3. Has IBM made any changes in regards to where you’re spending your media budget, based on new consumer behaviors?

 Absolutely. We normally advertise in places like building elevators and OOH. Some of those places don’t make as much sense right now. The flipside is an increase in media consumption on digital platforms and in TV. So we’ve really shifted our media budget online, toward those offerings and places where we see growth — like supply chain resiliency and new cybersecurity risks when everyone works from home. We’ve been very nimble in media budget, above the line in our brand but also for the additional channels.

4. We’re using the word “unprecedented” over and over again, but this is obviously a situation in which so many of those old models and consumer behavioral insights don’t apply anymore. How are you getting fresh consumer insights and acting on them quickly?

 I think if you’re not a flexible team, it becomes really hard. Everything we’re pulling is multidisciplinary, and the data comes from multiple sources. You really want teams who can work together.

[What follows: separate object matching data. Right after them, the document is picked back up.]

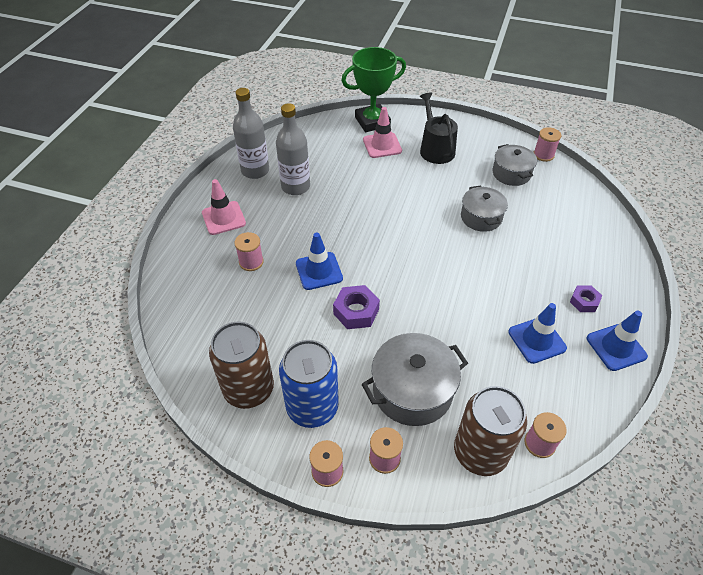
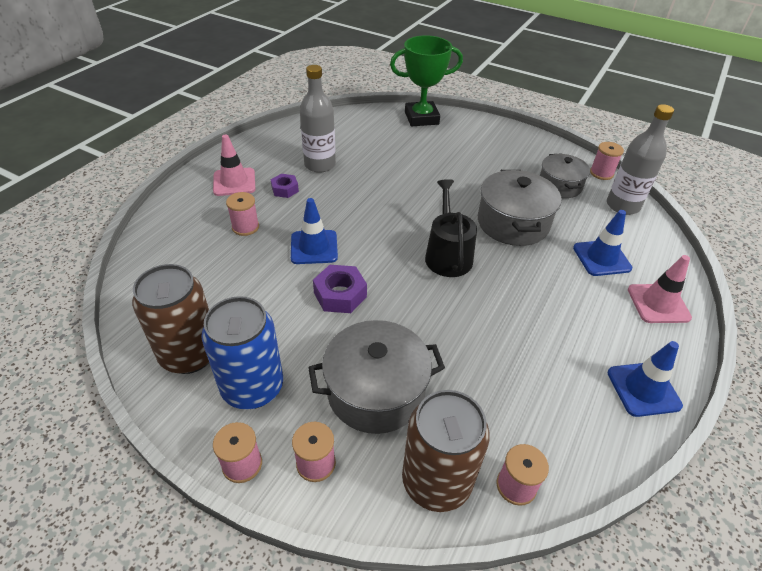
camera: 10 degrees right, 5 degrees down
grey bottle [233,88,269,179] -> grey bottle moved to [607,104,674,215]
pink traffic cone [363,107,402,158] -> pink traffic cone moved to [628,255,692,323]
black watering can [420,93,458,164] -> black watering can moved to [425,179,477,277]
grey pot [461,185,508,232] -> grey pot [478,170,561,246], size x1.52
blue traffic cone [508,303,567,364] -> blue traffic cone moved to [573,210,632,276]
purple nut [570,286,602,312] -> purple nut moved to [271,174,299,198]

We’ve been looking a ton at digital demand trends, whether that’s Google Keywords, social data, data we get from the effectiveness of the campaigns we run, or even searches. We’ve seen a huge surge in quick demos and trials.

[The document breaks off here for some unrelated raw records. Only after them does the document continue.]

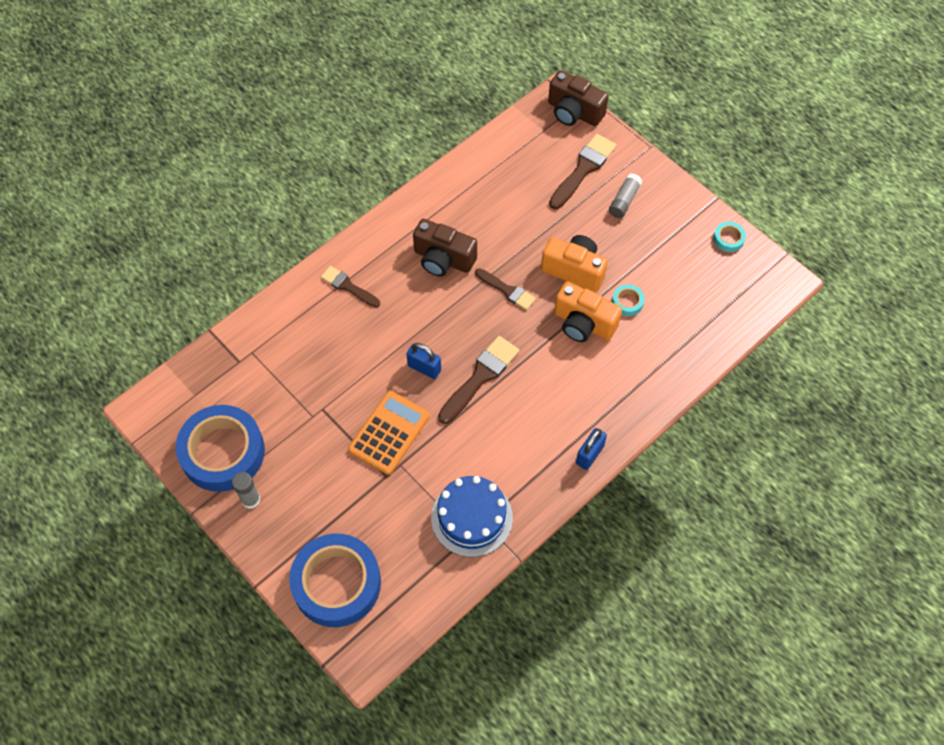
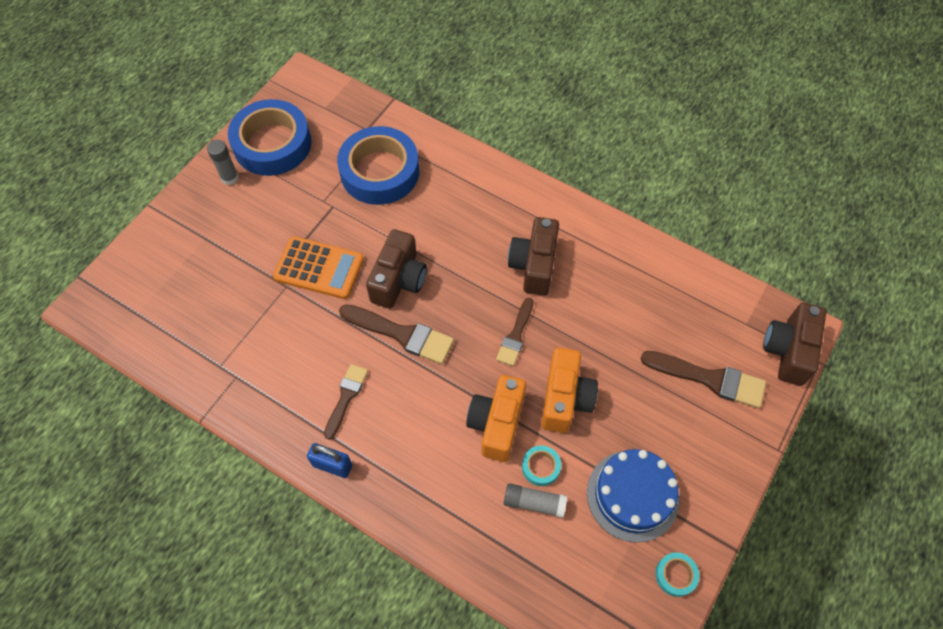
camera: 75 degrees right, 0 degrees up
blue tape [289,533,381,627] -> blue tape moved to [337,126,419,205]
brown brush [321,266,380,307] -> brown brush moved to [324,364,368,440]
blue padlock [406,343,441,379] -> brown camera [366,229,427,309]
blue cake [431,476,513,557] -> blue cake moved to [587,449,679,543]
grey glue stick [609,173,642,218] -> grey glue stick moved to [504,483,567,518]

We’ve been spending a lot of our energy on Net Promoter Score — we collect over a million pieces of feedback from our clients each year. We actually added some questions about how IBM is showing up during this moment to get even richer insights directly from our clients.

5.  Many tech brands are thriving during this time as online services and digital tools become more important. How do you plan to capitalize on these opportunities, both in terms of what’s coming through now and the consumer behaviors you think are going to change the nature of your category moving forward?

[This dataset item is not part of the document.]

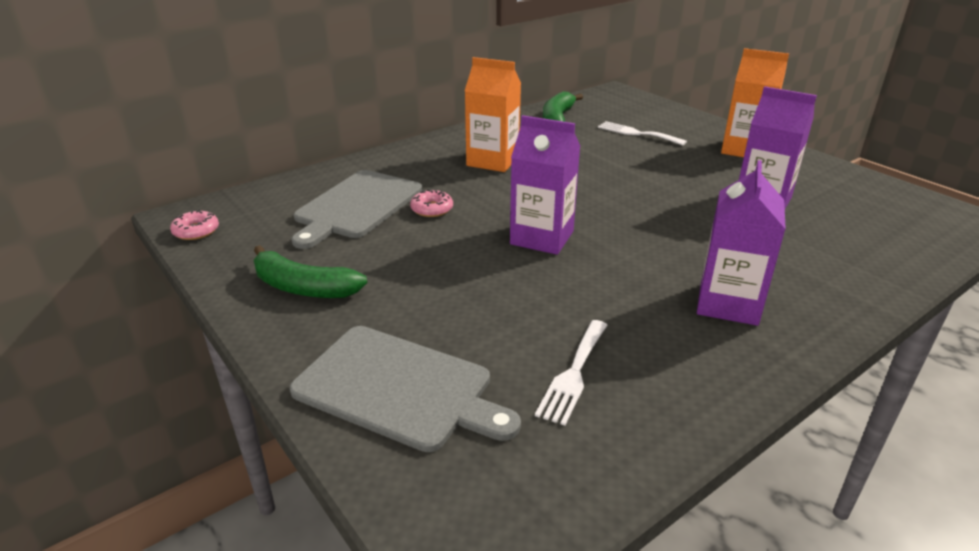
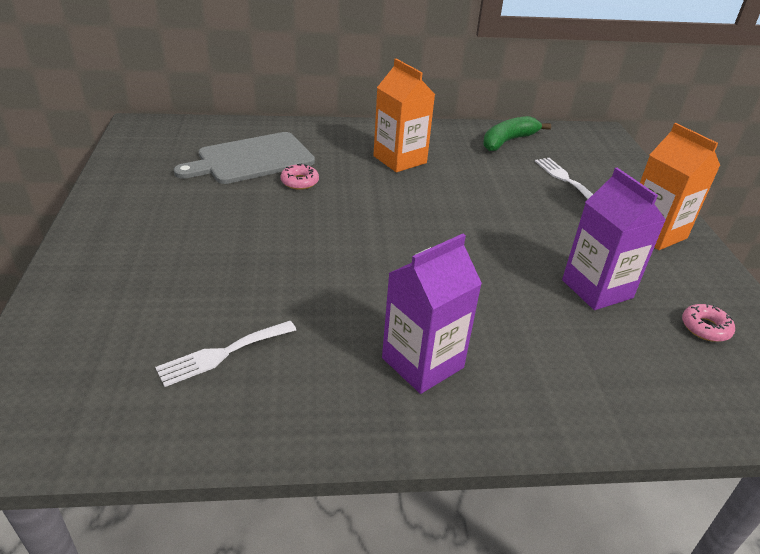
camera: 30 degrees right, 5 degrees up
pink donut [170,209,219,240] -> pink donut moved to [682,304,735,342]
green banana [254,245,367,298] -> none
grey cutting board [290,326,521,452] -> none
purple carton [510,115,580,255] -> none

There’s no doubt that so much of what’s happening now gives us reason to think about the long term and how we emerge stronger. We call this the great ”rethink,” not necessarily a “restart.” It’s a great way to think in terms of “How does work get done? What work is prioritized by clients?” So we’ve been really focused on those questions.

 IBM’s clients are showing different needs. Many of them said “We have spent a lot of time and energy digitizing from the outside with a good mobile app and web experience. Now we’ve got to digitize the inside.” How do we make our clients stronger and better? It’s not a restart of the way things work, but it’s a rethink of how things could be so we emerge stronger together.

6.  IBM turned around a new TV campaign in 10 days when everyone was working from home. What creative process changes did you make? How did you make it so quickly?

We spent a long time together looking at data and creative in this very intense “day one” process. It wasn’t like a traditional brief. We were there with researchers, analysts, Google Search experts, and our offering teams. We put together things that matter for clients now with our creatives. We really dove in deep on day one. The team came back with some creative constructs and concepts by day three, and we iterated and spent a long time going through all of them. At the same time, in parallel, we had people working on music, editorial rights, and stock images because we couldn’t go out and film.

We were on TV 10 days after we began the process. We just got some early testing back, and frankly it performed better than a lot of stuff we’ve done. It really showed us that under constraint, creative thinking can emerge.